» Data for review:
##############################

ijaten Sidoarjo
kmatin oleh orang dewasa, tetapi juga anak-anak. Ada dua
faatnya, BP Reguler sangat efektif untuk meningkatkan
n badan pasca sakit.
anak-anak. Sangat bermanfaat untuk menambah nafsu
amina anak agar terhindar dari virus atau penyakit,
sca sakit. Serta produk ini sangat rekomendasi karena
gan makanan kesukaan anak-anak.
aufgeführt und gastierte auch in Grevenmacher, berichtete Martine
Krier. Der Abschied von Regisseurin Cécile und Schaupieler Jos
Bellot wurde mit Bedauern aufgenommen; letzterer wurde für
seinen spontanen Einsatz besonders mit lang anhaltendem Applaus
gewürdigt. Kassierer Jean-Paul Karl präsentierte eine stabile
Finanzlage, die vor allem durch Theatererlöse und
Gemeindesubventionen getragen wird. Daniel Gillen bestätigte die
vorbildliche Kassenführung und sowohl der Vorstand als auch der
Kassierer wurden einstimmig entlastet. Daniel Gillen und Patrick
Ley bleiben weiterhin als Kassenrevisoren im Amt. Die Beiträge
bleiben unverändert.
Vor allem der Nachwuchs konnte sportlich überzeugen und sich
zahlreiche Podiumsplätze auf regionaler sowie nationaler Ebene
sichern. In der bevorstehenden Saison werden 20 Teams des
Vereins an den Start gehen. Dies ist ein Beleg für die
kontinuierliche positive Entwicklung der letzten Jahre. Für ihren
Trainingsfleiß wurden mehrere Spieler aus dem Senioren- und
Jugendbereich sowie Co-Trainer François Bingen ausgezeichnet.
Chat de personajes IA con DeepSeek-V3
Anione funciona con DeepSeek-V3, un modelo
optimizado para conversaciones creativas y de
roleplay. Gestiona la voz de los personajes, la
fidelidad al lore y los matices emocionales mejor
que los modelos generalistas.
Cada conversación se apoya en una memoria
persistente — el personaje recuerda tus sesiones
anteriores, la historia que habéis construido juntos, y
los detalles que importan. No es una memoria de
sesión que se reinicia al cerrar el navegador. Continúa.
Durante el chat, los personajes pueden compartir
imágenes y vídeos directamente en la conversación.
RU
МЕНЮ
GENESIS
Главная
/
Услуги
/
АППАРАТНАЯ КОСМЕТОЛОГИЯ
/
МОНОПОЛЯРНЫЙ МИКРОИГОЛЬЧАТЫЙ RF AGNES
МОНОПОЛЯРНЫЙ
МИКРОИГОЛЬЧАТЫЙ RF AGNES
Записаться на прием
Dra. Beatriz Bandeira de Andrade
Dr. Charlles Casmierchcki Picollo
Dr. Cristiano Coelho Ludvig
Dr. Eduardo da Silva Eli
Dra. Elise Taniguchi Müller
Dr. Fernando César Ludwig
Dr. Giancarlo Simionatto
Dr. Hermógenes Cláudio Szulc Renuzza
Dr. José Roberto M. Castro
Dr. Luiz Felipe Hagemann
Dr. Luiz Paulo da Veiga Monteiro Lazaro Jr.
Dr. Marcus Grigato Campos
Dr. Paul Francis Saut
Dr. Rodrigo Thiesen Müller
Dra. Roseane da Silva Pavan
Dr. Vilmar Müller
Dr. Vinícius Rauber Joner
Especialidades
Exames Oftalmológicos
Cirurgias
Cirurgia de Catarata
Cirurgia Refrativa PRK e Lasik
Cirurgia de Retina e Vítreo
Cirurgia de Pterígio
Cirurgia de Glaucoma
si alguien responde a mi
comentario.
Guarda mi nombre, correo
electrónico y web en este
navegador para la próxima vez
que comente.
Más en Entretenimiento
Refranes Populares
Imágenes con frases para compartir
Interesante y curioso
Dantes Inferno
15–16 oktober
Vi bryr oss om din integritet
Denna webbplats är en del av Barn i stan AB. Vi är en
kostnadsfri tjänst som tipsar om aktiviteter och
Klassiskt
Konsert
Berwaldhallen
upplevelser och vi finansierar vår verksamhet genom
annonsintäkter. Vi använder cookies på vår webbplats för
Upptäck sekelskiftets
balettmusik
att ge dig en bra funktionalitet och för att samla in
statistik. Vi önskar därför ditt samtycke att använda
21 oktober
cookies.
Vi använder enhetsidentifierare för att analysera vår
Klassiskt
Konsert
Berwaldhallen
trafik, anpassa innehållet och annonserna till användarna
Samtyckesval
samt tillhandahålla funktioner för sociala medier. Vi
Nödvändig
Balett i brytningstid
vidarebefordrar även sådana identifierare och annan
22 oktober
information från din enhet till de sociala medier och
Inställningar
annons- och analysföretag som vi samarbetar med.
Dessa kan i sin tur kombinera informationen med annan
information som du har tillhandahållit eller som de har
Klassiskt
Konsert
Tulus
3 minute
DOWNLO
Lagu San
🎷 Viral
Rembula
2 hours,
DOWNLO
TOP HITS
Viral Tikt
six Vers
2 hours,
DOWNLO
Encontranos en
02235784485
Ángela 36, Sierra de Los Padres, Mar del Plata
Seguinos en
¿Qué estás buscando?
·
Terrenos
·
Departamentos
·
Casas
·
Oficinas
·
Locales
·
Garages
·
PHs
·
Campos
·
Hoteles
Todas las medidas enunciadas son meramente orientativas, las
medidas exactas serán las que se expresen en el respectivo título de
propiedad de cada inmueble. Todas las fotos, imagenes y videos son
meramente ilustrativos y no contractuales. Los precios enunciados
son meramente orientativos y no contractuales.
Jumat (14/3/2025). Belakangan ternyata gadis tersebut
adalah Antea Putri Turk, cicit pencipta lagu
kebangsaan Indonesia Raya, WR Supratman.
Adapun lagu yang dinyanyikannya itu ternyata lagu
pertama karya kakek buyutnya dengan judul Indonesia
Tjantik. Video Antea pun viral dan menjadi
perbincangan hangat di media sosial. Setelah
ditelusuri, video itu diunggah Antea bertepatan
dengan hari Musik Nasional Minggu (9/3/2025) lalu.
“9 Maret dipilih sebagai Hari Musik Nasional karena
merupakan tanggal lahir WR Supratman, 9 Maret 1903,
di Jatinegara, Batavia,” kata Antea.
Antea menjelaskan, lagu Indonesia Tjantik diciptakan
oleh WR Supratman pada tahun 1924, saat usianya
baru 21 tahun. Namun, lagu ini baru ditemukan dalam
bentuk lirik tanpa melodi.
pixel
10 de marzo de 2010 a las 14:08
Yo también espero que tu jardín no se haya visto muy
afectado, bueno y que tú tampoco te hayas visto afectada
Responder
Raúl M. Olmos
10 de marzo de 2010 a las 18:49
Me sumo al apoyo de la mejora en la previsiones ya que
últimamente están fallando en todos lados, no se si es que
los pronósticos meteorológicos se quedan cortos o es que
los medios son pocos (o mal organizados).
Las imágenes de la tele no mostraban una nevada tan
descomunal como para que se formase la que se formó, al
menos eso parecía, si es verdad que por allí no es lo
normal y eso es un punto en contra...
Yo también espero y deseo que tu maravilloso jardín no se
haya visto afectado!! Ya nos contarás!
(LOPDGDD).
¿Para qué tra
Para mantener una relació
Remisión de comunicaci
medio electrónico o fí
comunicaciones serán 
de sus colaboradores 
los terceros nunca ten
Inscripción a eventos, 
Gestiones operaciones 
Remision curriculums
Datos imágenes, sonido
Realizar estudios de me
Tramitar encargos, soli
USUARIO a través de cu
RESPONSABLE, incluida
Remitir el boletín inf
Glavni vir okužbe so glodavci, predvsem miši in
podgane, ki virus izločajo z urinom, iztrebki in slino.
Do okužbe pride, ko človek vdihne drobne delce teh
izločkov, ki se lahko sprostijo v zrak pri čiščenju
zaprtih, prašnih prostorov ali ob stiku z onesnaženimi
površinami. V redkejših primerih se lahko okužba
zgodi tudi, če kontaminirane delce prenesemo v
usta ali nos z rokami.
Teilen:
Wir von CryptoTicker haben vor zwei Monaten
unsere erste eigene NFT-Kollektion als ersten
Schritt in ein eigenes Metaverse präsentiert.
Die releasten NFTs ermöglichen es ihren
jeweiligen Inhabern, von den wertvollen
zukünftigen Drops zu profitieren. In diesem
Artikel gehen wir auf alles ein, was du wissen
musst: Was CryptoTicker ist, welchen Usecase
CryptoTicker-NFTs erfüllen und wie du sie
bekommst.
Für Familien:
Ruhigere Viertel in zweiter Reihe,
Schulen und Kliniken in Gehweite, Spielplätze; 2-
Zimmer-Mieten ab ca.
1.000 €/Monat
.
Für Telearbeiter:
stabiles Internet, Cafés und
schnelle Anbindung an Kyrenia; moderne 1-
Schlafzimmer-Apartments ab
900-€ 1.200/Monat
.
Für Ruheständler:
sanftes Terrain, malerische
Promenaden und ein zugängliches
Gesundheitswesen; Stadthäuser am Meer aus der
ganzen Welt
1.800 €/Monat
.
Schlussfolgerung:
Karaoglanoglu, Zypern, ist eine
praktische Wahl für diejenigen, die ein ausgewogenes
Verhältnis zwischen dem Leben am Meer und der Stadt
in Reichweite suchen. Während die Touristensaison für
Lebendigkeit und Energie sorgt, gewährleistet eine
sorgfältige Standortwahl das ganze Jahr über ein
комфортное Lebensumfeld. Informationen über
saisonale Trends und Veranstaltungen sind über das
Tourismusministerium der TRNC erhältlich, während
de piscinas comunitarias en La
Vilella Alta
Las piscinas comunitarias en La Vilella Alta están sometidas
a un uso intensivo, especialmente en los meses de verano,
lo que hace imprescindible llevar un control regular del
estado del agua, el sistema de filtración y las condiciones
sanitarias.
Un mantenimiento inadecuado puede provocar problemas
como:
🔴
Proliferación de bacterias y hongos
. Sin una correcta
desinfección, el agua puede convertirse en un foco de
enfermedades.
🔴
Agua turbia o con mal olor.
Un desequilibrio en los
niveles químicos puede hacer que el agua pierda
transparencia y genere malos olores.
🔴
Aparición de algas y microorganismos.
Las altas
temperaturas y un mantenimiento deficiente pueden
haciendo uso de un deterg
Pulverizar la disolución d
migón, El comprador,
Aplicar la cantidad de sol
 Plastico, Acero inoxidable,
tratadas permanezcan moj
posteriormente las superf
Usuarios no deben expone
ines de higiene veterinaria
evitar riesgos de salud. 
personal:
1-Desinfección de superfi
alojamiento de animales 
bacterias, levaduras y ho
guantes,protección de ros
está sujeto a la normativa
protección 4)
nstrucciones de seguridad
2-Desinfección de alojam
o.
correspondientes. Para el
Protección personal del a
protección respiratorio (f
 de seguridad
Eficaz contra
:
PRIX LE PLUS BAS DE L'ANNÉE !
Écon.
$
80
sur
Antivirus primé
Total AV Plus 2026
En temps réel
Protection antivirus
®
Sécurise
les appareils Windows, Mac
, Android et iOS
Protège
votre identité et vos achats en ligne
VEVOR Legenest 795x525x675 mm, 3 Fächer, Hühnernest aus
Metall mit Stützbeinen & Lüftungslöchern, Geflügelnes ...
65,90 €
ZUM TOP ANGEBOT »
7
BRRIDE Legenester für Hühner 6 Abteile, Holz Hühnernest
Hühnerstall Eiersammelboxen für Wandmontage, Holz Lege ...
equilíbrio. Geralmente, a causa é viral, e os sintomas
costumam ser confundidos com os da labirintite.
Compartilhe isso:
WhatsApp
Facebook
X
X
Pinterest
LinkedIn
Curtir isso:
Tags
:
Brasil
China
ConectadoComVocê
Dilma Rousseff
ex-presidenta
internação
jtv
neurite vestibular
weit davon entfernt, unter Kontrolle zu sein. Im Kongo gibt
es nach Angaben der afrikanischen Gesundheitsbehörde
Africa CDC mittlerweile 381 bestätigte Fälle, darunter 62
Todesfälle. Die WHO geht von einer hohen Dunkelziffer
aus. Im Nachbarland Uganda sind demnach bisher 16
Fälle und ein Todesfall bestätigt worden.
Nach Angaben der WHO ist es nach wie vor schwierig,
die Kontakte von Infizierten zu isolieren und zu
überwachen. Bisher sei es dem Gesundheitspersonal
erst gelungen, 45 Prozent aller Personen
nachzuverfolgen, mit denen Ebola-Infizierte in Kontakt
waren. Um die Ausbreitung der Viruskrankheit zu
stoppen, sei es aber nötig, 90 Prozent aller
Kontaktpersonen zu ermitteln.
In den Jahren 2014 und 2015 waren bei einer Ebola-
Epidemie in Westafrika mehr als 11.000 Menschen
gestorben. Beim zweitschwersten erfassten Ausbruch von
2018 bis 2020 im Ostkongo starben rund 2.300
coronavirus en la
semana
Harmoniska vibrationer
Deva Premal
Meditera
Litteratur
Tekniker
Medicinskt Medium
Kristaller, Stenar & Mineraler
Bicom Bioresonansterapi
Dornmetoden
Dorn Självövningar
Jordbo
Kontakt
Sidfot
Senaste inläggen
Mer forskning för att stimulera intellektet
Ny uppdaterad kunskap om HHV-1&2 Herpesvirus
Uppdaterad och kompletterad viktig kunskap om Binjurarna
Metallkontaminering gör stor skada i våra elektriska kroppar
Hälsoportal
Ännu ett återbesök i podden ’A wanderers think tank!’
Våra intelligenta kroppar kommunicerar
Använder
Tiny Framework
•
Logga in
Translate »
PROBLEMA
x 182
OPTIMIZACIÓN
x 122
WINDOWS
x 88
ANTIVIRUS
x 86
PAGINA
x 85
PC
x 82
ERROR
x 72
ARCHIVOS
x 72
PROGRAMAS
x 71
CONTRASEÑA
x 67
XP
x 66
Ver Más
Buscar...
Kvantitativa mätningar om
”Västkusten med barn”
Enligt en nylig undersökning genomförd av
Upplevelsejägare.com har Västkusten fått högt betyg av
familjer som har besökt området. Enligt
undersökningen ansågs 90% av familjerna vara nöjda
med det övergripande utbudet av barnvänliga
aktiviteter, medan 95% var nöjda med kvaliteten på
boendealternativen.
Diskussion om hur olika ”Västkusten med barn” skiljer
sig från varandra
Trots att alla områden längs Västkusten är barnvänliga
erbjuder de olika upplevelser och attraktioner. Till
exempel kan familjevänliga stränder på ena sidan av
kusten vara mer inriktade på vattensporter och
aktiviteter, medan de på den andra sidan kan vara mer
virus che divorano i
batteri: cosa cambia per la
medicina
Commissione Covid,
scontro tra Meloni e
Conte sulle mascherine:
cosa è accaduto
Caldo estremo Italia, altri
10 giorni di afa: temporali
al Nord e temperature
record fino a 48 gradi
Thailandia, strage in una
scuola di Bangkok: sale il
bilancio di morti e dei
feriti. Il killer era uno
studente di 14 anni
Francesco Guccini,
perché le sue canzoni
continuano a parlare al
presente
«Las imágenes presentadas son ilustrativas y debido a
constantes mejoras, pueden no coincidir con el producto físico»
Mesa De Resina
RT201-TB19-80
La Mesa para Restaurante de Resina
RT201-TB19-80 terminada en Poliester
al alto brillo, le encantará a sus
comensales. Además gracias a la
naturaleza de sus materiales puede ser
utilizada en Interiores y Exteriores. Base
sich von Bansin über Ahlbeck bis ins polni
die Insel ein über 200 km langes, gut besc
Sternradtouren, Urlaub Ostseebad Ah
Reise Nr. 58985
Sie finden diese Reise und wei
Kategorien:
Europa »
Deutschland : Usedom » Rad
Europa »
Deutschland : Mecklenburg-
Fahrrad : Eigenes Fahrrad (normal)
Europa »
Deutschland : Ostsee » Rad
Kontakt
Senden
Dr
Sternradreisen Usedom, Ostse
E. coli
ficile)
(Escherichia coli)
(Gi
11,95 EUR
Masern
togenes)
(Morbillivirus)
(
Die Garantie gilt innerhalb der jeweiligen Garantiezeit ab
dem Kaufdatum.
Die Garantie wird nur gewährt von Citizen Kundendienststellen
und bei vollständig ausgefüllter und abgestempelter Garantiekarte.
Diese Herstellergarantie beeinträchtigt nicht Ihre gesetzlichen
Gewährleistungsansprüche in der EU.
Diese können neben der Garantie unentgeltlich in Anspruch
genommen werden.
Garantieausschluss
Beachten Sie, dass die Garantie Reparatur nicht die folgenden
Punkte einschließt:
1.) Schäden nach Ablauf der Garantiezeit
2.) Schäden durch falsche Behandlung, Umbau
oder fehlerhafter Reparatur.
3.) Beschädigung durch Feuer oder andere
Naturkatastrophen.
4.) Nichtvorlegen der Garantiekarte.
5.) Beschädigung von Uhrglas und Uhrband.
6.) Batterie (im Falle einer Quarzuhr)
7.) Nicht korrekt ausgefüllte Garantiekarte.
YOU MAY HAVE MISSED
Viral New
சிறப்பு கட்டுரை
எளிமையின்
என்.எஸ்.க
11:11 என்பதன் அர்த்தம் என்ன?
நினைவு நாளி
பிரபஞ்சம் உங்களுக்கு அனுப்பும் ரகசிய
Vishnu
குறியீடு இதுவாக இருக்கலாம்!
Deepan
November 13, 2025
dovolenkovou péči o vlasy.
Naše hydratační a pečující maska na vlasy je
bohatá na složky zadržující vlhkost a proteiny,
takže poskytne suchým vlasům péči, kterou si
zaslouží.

##############################

» What you need to do: An exact transcription of the lines from the start of the listing through the line bearing "amina anak agar" is the whole answer.

» Output of the task:
ijaten Sidoarjo
kmatin oleh orang dewasa, tetapi juga anak-anak. Ada dua
faatnya, BP Reguler sangat efektif untuk meningkatkan
n badan pasca sakit.
anak-anak. Sangat bermanfaat untuk menambah nafsu
amina anak agar terhindar dari virus atau penyakit,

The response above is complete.